Nella storia dell’arte più recente l’ossessione per il vuoto e la voragine è una costante. Da Lucio Fontana e Piero Manzoni fino al più recente Anish Kapoor, l’assenza e il riempimento sono sempre stati protagonisti. Una necessità per l’arte e forse per la stessa umanità, quella di comprendere il vuoto e l’assenza e di darne un’immagine, una codifica, una misura che renda meno terrifica questa estensione.

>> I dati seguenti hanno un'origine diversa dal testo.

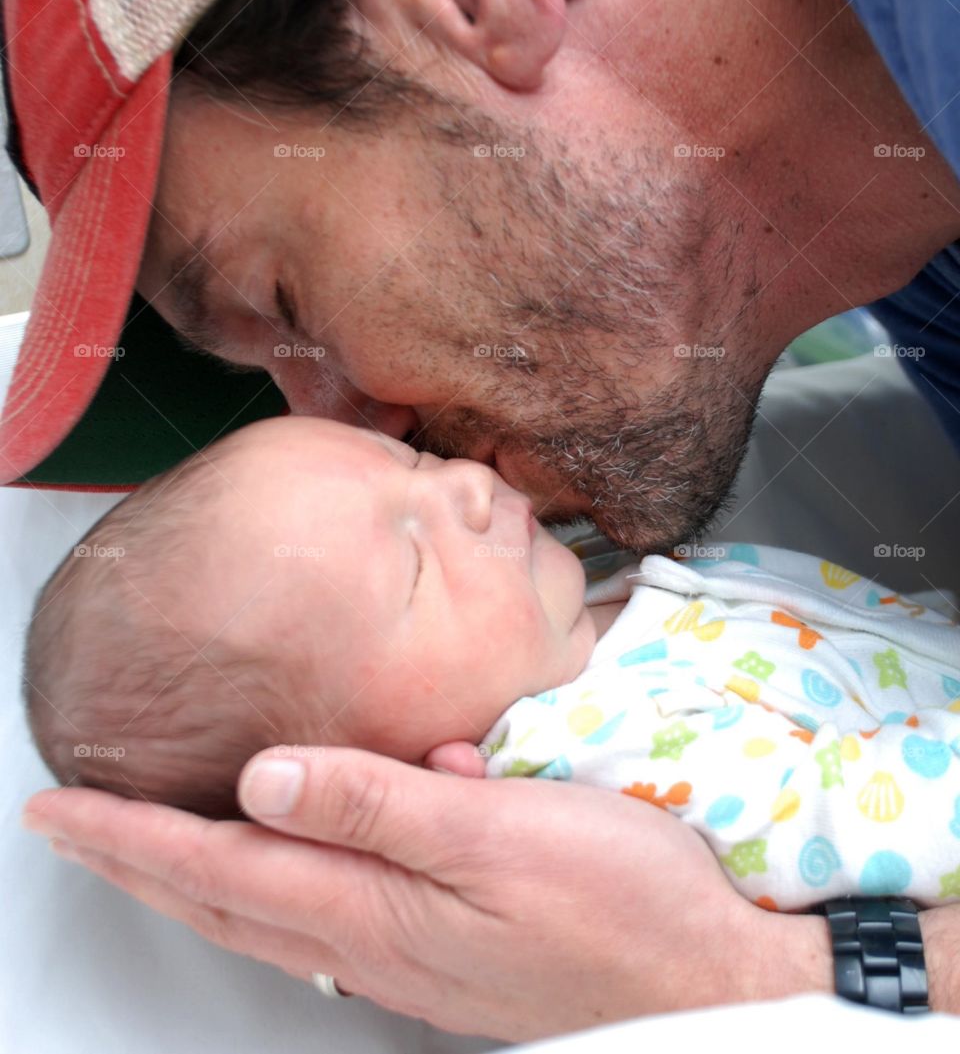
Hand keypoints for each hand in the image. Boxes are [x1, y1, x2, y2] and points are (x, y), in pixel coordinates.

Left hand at [24, 746, 829, 1040]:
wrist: (706, 972)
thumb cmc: (616, 894)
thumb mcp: (498, 832)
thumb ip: (378, 802)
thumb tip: (262, 779)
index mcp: (376, 904)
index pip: (222, 863)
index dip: (132, 836)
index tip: (59, 809)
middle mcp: (374, 938)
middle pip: (226, 897)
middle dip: (137, 862)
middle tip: (70, 827)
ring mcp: (406, 955)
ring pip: (267, 911)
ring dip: (193, 878)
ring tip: (145, 847)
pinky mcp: (442, 950)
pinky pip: (323, 917)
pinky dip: (269, 887)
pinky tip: (278, 868)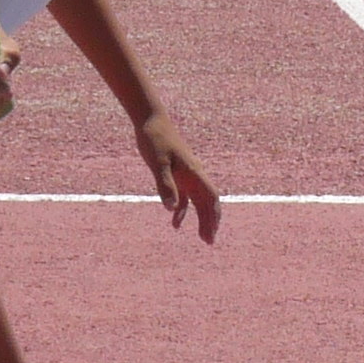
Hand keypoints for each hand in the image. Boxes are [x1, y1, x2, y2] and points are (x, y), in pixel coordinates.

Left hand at [135, 113, 221, 240]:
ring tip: (201, 237)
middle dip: (210, 223)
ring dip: (200, 218)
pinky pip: (184, 196)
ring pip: (198, 201)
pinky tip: (175, 223)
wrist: (150, 120)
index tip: (211, 234)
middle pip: (208, 203)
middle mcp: (194, 175)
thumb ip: (165, 185)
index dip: (213, 217)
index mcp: (194, 173)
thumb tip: (171, 210)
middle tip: (209, 242)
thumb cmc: (155, 139)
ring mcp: (186, 175)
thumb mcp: (158, 163)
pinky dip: (182, 210)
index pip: (211, 199)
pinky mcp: (176, 173)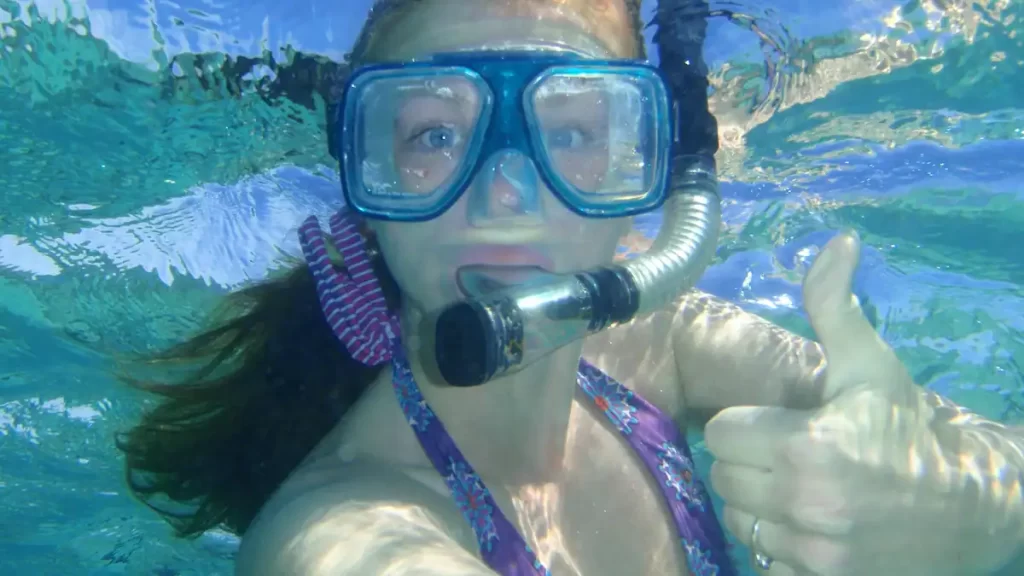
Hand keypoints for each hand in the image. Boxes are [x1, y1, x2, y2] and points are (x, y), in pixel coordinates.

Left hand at [704, 231, 968, 575]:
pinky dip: (778, 547)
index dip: (745, 425)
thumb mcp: (871, 365)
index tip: (773, 424)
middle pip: (724, 478)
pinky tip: (808, 526)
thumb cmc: (910, 429)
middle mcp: (803, 504)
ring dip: (760, 506)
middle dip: (747, 463)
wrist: (972, 507)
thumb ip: (836, 305)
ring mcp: (813, 554)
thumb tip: (837, 241)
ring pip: (741, 523)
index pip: (722, 434)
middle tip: (784, 454)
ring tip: (797, 489)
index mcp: (805, 446)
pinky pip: (764, 563)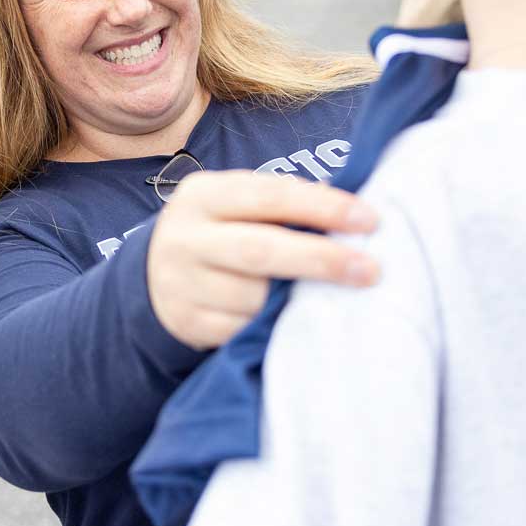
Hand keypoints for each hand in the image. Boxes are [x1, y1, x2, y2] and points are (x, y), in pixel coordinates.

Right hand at [146, 171, 379, 350]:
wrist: (155, 276)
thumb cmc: (221, 231)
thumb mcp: (238, 204)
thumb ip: (283, 203)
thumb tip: (351, 216)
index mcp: (204, 195)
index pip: (270, 196)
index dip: (323, 207)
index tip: (370, 220)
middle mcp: (186, 237)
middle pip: (261, 250)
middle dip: (322, 260)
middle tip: (371, 269)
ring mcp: (180, 283)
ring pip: (254, 298)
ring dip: (296, 300)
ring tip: (326, 296)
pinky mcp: (187, 322)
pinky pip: (242, 330)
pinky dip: (272, 326)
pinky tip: (291, 318)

L’idea del buco cieco ha in ingegneria un valore specifico. Indica infatti uno scavo di servizio effettuato per poter effettuare i lavori con una discreta celerità, ad esempio, nei cantieri delle linee metropolitane. Spesso questo comporta dei problemi strutturali al terreno circostante, il quale tende a franare e, per ovviare a questo, lo si blocca con materiali chimici a presa rapida che ne consentano l’auto-sostenibilità. Mentre nella materia è possibile trovare una soluzione strutturale e concreta per delimitare e in qualche modo definire il vuoto, nell’interiorità e nella spiritualità la dimensione dell’assenza ha una connotazione problematica. Quest’ultima viene affrontata sempre più nell’arte contemporanea in un’infinita gamma di modi: drammatici, ironici, iconici, iconoclasti.
La mostra, infatti, prende spunto dal concetto di “blind hole” per analizzare il modo in cui gli artisti esposti si confrontano con il vuoto spirituale. In Anatoly Osmolovsky la visione dell’icona ortodossa si trasforma in uno scavo ligneo alla ricerca di un’immagine salvifica, mentre in William Anastasi una superficie totalmente grigia diventa un’astrazione vuota, di cui resta solamente la traccia grafica. Nathan Peter, ritagliando le stelle dalla bandiera degli Stati Uniti, svuota la bandiera di qualsiasi significato e ne rimane soltanto il valore estetico. Udomsak Krisanamis e Grayson Revoir, invece, lavorano nella dimensione del dettaglio e del particolare. Revoir trivella e buca con viti e chiodi tavole o scale di legno, Krisanamis, invece, dipinge ogni centimetro della tela con pennellate asciutte al fine di coprire ogni riga e testo, e alla fine, a salvarsi sono solo gli spazi concavi delle lettere rotonde: O, B, D, 9, i buchi ciechi, insomma.